The Wednesday Morning Math Challenge: Week 4 Answers

Below, you’ll find the answers to last week’s puzzles. For those who didn’t get a chance, if you would like to take a crack at the Week 4 challenge, just click here.



1. Simon is a knight, and Bob is a knave. To verify this, let’s first suppose that Bob is a knight. If Bob were a knight, then he would be telling the truth when he said that Simon was a knave (because knights always tell the truth). But that would mean that Simon was lying when he said that either he or Bob, but not both, was a knight (because knaves always lie). But here we have a contradiction, because if Bob is a knight, and Simon is a knave, then one of them is a knight, and Simon is telling the truth — which means that Simon is not a knave. Therefore, we know that Bob is not a knight but a knave. That means that we know he’s lying when he says that Simon is a knave. Therefore, Simon must be a knight. Simon’s statement checks out: he’s telling the truth, as a knight should, when he says that one of them is a knight and one a knave.

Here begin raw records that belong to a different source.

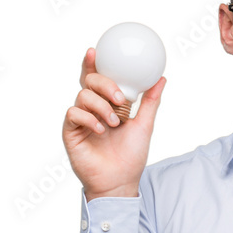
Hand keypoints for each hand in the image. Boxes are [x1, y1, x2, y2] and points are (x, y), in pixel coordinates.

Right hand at [62, 48, 165, 199]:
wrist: (120, 182)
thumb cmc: (130, 156)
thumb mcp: (144, 126)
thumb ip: (150, 102)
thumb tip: (161, 78)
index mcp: (107, 104)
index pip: (97, 78)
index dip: (93, 63)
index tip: (95, 50)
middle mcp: (92, 109)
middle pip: (89, 81)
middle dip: (104, 84)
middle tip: (120, 98)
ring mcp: (80, 120)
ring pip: (82, 96)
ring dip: (101, 107)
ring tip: (115, 123)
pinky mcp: (71, 132)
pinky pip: (74, 114)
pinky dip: (89, 119)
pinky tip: (101, 130)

This problem is a part of a classic type of logic puzzle where one character always answers the truth and the other always lies. If you’ve seen the movie Labyrinth, you’ve seen this at work.

2. This is a trick question! A response is that this kind of barber doesn’t exist. The barber can’t shave himself, because he does not shave anyone who shaves himself. But if he doesn’t shave himself, then he belongs to the set of men that the barber shaves. This puzzle is a common representation of a paradox proposed by the philosopher and mathematician Bertrand Russell involving the set of sets that aren’t members of themselves. The barber question might be a little silly (and you could try to come up with all sorts of refutations involving hairless men or gender fluidity), but Russell’s more rigorous exploration of the paradox in set theory shook the foundations of mathematics at the turn of the twentieth century.

3. There isn’t a positive integer that is not definable in fewer than twelve words. “The smallest positive integer not definable in fewer than twelve words” has eleven words — which means that it is definable in fewer than twelve words. This is another trick question that we can trace back to Bertrand Russell, who attributed it to a librarian named G.G. Berry. (It’s known as the Berry paradox.)